4 June 2026 at 08:59

Meta Platforms unveiled an AI agent designed to help businesses carry out day-to-day tasks, as the social media giant looks to raise competition in the enterprise arena.

Meta Business Agent is an AI-powered tool designed to let any business, from a one-person shop to a global enterprise, respond to customers around the clock without missing a beat.

It also positions the company to better rival OpenAI, Anthropic and Google in the enterprise AI market.

More than a million businesses are already using some version of the agent on WhatsApp and Messenger, but yesterday (3 June) Meta started offering it globally to businesses of all sizes.

Meta explained Business Agent can be setup up in minutes or plugged directly into an existing enterprise infrastructure.

The agent can handle conversations in business customers’ local languages and tone from the first day.

It can answer business-specific questions, recommend products from a catalogue, book appointments, qualify leads, and even close sales. When a situation calls for a human touch, users can decide exactly when a team member needs to step in.

The expansion to Instagram is also live and getting started is free. Meta stated paid subscription tiers are coming in the months ahead, with options built to fit businesses of every size.

Meta is positioning the agent as more than just a chatbot. The agent doubles as a daily partner, capable of delivering morning briefings which catch businesses up on overnight conversations while surfacing insights from customer threads.

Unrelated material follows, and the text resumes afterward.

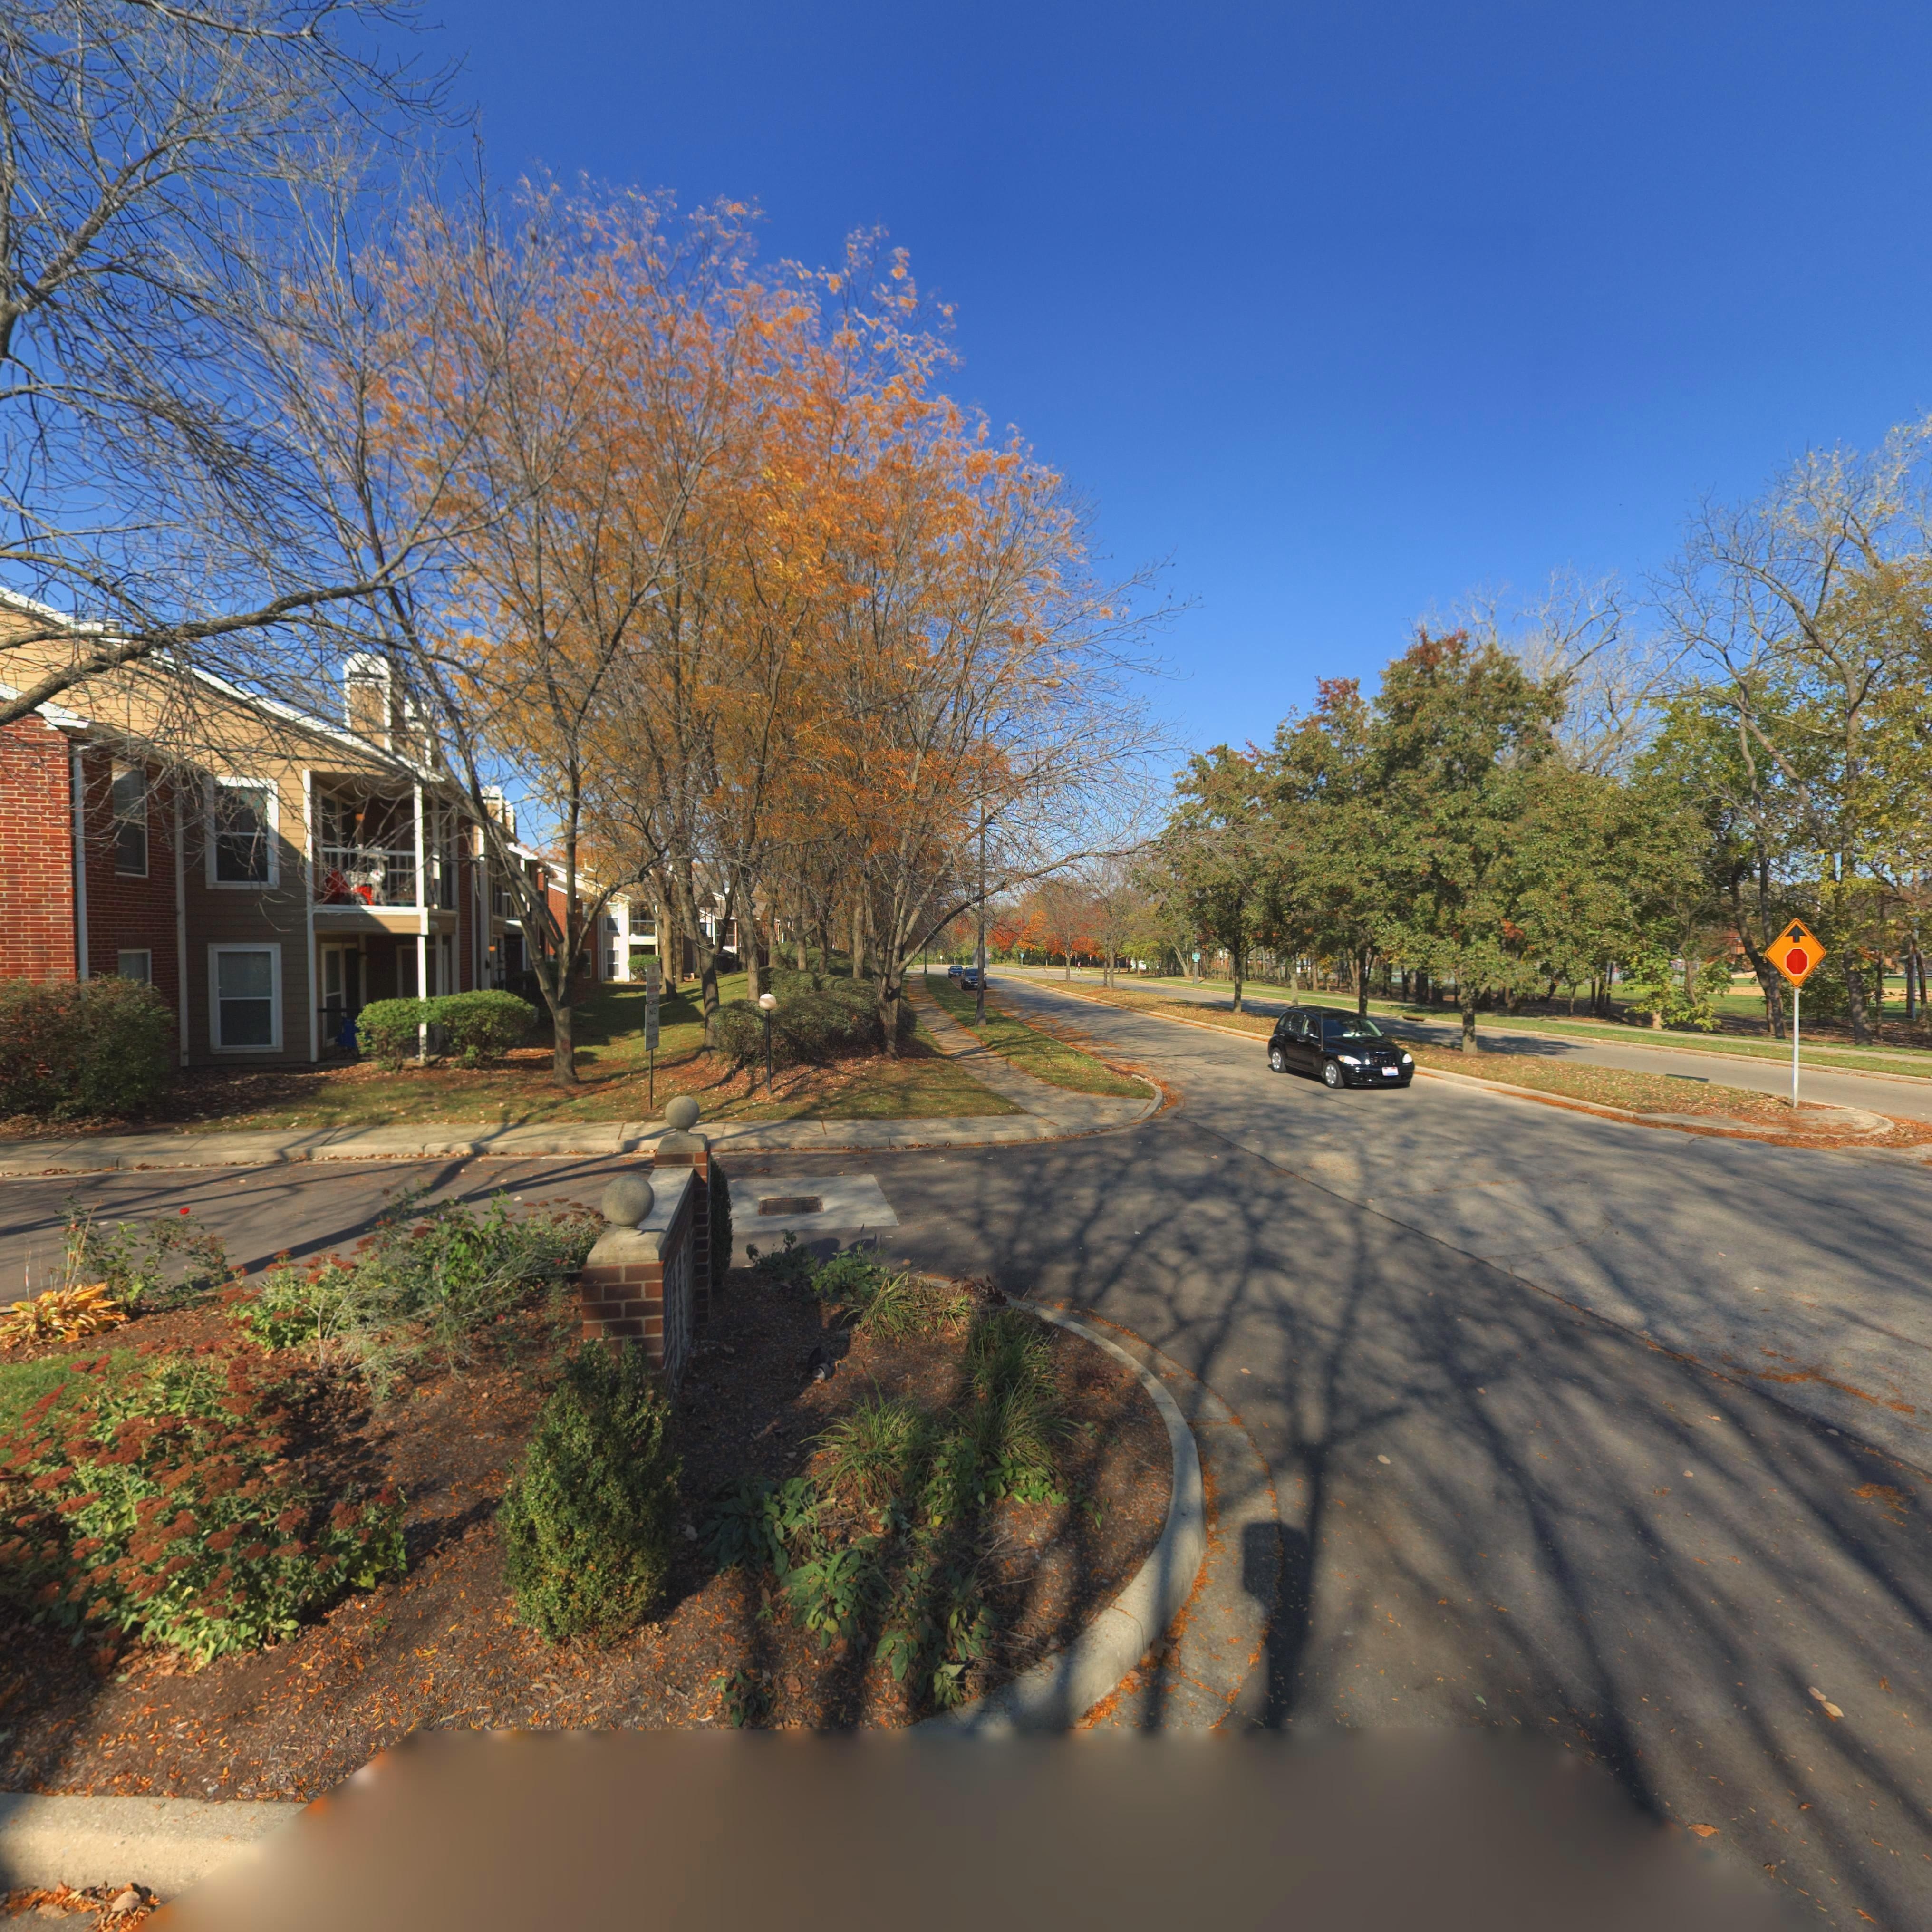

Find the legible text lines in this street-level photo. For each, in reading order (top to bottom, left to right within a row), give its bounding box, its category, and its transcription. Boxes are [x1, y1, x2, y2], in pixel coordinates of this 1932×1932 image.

It is rolling out the agent to a select group of businesses on WhatsApp Business, Instagram Pro, Messenger, and Meta Business Suite, with a waitlist open for others.

For businesses that want deeper customisation, Meta is also launching the Business Agent Platform, an enterprise-grade infrastructure layer which connects to hundreds of third-party systems including Shopify, Zendesk and Shopee, giving the agent the ability to take real action on a business’ behalf.

The social media giant is also making it easier for people to discover businesses powered by a Meta Business Agent directly on WhatsApp.

Soon, people on WhatsApp will be able to find businesses by searching a name or sharing a contact card in a chat, which means every new customer who reaches out gets a helpful response from the start.